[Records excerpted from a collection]
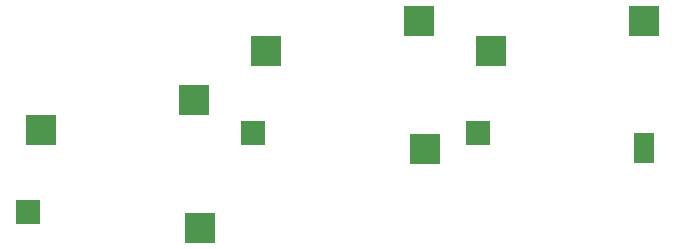
<source format=gbr>
G04 #@! TF.GenerationSoftware,KiCad,Pcbnew,(5.1.4)-1*
G04 #@! TF.CreationDate,2023-09-09T05:29:41-04:00*
G04 #@! TF.ProjectId,ThumbsUp,5468756d-6273-4557-902e-6b696361645f,rev?*
G04 #@! TF.SameCoordinates,Original*
G04 #@! TF.FileFunction,Paste,Bot*
G04 #@! TF.FilePolarity,Positive*
%FSLAX46Y46*%
G04 Gerber Fmt 4.6, Leading zero omitted, Abs format (unit mm)*
G04 Created by KiCad (PCBNEW (5.1.4)-1) date 2023-09-09 05:29:41*
%MOMM*%
%LPD*%
G04 APERTURE LIST*
%ADD10R,1.700000X2.500000*%
%ADD11R,2.000000X2.000000*%
%ADD12R,2.550000X2.500000*%
G04 APERTURE END LIST*
D10*
X-33410455Y-462081918D03*
D11*
X-47430455Y-460771918D03*
D12*
X-33388455Y-451291918D03*
X-46315455Y-453831918D03*
X-70950000Y-468860000D03*
D11*
X-85550000Y-467510000D03*
D12*
X-71508000Y-458030000D03*
X-84435000Y-460570000D03*
X-51910000Y-462121918D03*
D11*
X-66510000Y-460771918D03*
D12*
X-52468000Y-451291918D03*
X-65395000Y-453831918D03*
M02*

</source>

▸ **Request**: Scan the records for the string "format". Copy each line in which it appears.

▸ **Written solution**:
<source format=gbr>
G04 Gerber Fmt 4.6, Leading zero omitted, Abs format (unit mm)*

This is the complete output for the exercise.